Vista así, la limpieza étnica no fue un daño colateral, aberrante y criminal, de la fragmentación de Yugoslavia en las seis repúblicas que se crearon entre 1992 y 1995 (siete contando Kosovo, cuya declaración de independencia es más tardía y cuyo estatuto internacional aún queda en entredicho); más bien, la limpieza étnica fue, desde el comienzo, el proyecto mismo: serbios y croatas (donde le fue posible) lo persiguieron con singular alegría, en la escalada ininterrumpida e ininterrumpible de revanchas violentas, asesinatos de civiles, violaciones de mujeres y todo lo que ya forma parte de nuestra memoria histórica.

¿Y la OTAN, la UNPROFOR y la Comunidad Europea? Su arrogancia impotente es y quedará un episodio embarazoso en la historia de las “mediaciones” internacionales: las potencias occidentales pasaron del “no es nuestro asunto” de 1991 al “no podemos hacer nada” de 1995, incluyendo la masacre de Srebrenica (y, en general, el sitio de Sarajevo); intervinieron cuatro años después, en 1999, atacando objetivos civiles en Belgrado: dicen que usaron mapas obsoletos proporcionados por la CIA y que por eso destruyeron un entero pueblito (Bogutovac) y bombardearon escuelas, hospitales, el edificio de la radiotelevisión serbia y, de paso, la embajada china.

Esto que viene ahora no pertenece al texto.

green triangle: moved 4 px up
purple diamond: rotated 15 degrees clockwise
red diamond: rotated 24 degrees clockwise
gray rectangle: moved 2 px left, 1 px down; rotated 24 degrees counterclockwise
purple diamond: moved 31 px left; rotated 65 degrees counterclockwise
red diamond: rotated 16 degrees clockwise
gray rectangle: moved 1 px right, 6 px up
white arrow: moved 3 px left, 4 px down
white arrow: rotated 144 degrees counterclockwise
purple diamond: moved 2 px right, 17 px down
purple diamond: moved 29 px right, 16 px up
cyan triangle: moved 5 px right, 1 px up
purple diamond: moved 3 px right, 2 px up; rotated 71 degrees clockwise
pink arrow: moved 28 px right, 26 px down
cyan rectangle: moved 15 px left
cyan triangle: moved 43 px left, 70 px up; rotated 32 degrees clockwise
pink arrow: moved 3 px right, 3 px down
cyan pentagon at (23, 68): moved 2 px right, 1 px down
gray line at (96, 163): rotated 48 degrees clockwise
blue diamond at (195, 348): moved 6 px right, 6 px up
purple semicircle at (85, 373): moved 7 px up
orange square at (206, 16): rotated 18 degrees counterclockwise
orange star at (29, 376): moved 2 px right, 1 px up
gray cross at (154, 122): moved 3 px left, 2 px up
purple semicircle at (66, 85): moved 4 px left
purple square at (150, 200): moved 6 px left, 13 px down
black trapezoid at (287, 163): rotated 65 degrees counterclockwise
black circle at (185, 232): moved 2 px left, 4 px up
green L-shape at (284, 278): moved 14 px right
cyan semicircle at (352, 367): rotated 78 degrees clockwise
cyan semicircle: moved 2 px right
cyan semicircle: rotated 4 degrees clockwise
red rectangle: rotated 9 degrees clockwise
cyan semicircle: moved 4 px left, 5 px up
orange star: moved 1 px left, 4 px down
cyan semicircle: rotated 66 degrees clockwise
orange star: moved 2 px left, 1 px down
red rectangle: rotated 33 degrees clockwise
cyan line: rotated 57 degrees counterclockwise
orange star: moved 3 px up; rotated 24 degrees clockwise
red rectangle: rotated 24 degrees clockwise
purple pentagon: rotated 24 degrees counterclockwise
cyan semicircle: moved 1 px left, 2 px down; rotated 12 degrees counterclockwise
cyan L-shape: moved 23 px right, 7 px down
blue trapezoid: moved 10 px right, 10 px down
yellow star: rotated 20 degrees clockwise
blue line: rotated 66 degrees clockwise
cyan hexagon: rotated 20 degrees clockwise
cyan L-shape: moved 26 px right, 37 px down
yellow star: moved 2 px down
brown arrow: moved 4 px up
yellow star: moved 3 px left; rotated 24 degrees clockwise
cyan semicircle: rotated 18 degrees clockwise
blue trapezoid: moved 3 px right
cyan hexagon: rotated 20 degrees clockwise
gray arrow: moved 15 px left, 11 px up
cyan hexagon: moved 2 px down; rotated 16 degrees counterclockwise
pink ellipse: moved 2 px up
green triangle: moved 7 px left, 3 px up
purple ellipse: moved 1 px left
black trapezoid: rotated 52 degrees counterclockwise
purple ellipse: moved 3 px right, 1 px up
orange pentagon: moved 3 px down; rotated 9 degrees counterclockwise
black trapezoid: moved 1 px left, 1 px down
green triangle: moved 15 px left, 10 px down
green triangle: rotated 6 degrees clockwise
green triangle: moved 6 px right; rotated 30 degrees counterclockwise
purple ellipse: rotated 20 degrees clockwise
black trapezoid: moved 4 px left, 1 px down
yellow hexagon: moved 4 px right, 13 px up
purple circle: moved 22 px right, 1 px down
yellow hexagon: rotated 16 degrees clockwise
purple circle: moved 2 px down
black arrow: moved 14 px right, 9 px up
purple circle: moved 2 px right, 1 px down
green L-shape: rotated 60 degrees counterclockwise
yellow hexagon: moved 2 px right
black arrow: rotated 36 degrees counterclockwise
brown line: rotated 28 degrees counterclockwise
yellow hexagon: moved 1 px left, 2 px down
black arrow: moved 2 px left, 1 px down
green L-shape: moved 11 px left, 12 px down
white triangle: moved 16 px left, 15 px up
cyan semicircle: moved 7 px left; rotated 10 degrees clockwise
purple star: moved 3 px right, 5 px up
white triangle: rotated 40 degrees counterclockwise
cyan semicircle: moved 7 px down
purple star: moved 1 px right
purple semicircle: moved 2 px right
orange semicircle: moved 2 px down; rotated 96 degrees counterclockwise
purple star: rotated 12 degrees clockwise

Claro, los rusos no se quedaron atrás y siguieron apoyando las pretensiones de Milošević hasta que el sueño de la Gran Serbia se reveló del todo irrealizable. Al final, todos contentos firmando acuerdos de paz: todos excepto los muertos, los desplazados y las violadas y embarazadas: una generación, nada más. Mientras tanto, Bill Clinton veraneaba el impeachment y en el Kremlin de Boris Yeltsin ascendía un personaje nuevo con un gran futuro, llamado Vladimir Putin.

Por fin todo ha terminado bien, con un final ordenador, en el gran melodrama de la historia contado por CNN y Christiane Amampour. Mladić va a estar en prisión por el resto de sus días y el juez del Tribunal de la Haya lo hizo sacar de la sala por vociferar en contra del proceso: el último episodio de una larga secuencia que había visto silenciados, entre otros, a Antonio Gramsci, Sacco y Vanzetti, Julius y Ethel Rosenberg, para terminar con las Pussy Riots. Repito: no tengo ninguna simpatía para los que teorizan o ponen en práctica la limpieza étnica y el genocidio, ya sea en la ex Yugoslavia de hace un cuarto de siglo o en el Bundesrat de hoy; pero tampoco me gusta que me tomen el pelo, o traten de confundir mi memoria ya trastabillante por la edad.

Bueno: el próximo 21 de diciembre habrá elecciones en Cataluña y eso merecerá una columna o dos, más adelante. Por cierto, ¿a quién se le ocurre convocar a elecciones entre semana, a cuatro días de la Navidad? No me contesten, sé que lo saben: a Mariano Rajoy. Pero hoy he estado hablando de referéndums, declaraciones de independencia, intervenciones militarizadas de un gobierno central, masacres e impotencia de organizaciones políticas supranacionales, en la ex Yugoslavia de 1991, no en la España de 2017: según el viejo león de Tréveris, las tragedias históricas se repiten en forma de farsa; esperemos que así sea en este caso.

* Semiólogo, analista político, historiador y escritor.